Winning is a matter of doing consistently well, Suri told Scroll.in. “It is also a matter of luck,” he said. “Sometimes you come up with an idea and it is a good idea. And sometimes it may not work. I think I did much better in the second half of the genre, once I developed confidence. That is true for all of the contestants, but for me it somehow worked well.”
The nine-episode Amazon Prime original series featured 10 comics from around the country being mentored and tested by seven well-regarded professionals: Tanmay Bhat, Kanan Gill, Biswa Kalyan Rath, Kenny Sebastian, Naveen Richard, Kaneez Surka and Sapan Verma. Suri was among the five finalists alongside Rahul Dua and Prashasti Singh.
Before his entry into the comedy scene, Suri was an engineer working in Bengaluru. Three years into his job, he realised that his calling lay elsewhere. “I was a class clown in school and was funny in college,” he said. “But I never thought I could take that as up as a career. It was only when I was forced out of my comfort zone that I decided to try. I decided to explore the talents I have. I gave stand up a shot and I was good at it.”

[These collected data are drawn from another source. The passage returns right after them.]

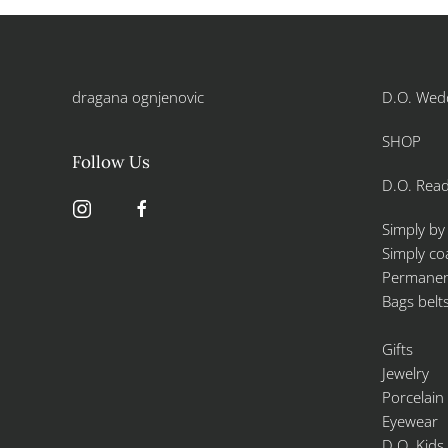
dragana ognjenovic
D.O. Wed
SHOP
Follow Us
D.O. Read
Simply by
Simply co
Permanent
Bags belt
Gifts
Jewelry
Porcelain
Eyewear
D.O. Kids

The series tested the comedians on different genres, including improv, sketch comedy and alternative comedy, paving the way for many viral sketches, including Prashasti Singh’s set on modern dating and Aishwarya Mohanraj’s set on the #MeToo movement. Suri’s breakout set was in the alternative genre, which traced his comical search for his imaginary brother Ramesh.

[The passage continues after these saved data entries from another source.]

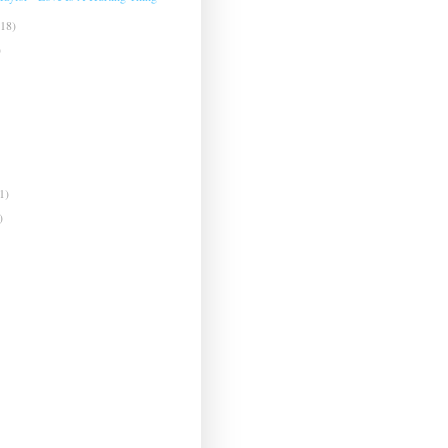
(18)
)
1)
)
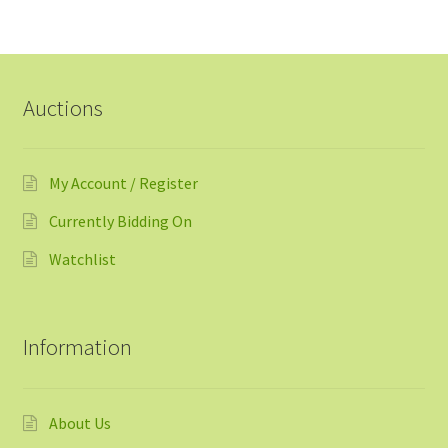
Auctions
My Account / Register
Currently Bidding On
Watchlist
Information
About Us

The show has given Suri a platform to venture into untested genres of comedy, he said. “I would never do something like a Ramesh set in a traditional stand up,” he said. “Traditional stand up is going on stage and making jokes. When I started preparing for that episode, I had a completely different idea in mind. And one of the parts of that idea was that I come on stage and look for my lost brother Ramesh.”
The series boasts of some powerhouse performances, but some comedians lost their momentum because of time constraints. A contestant was expected to come up with a set in a week. A good set usually takes many months to be fine-tuned, Suri said.
“You take a set and you gradually change one line here and one line there and pick up the perfect set,” he explained. “It was difficult, but there was no option. Outside of Comicstaan, I can’t do a set in seven days.”
Does Suri have a secret sauce for delivering the laughs? It’s all about delivering relatable topics with honesty. “I think you work better as a comic when you are on stage as you are in real life,” Suri said. “Obviously on stage, you are an exaggerated version of your real self. But the more relaxed you are, the more the audience can see that honesty and connect with you. I have not reached perfection, but at least I am moving in the right direction. I smile more and I talk to the audience more.”
Suri’s concluding set, which saw him tackle topics as varied as hookah smoking and dancing under four minutes, ultimately won him the title. Thanks to the big win, Suri’s upcoming solo show was sold out in a matter of a few days. “It feels amazing. What next?”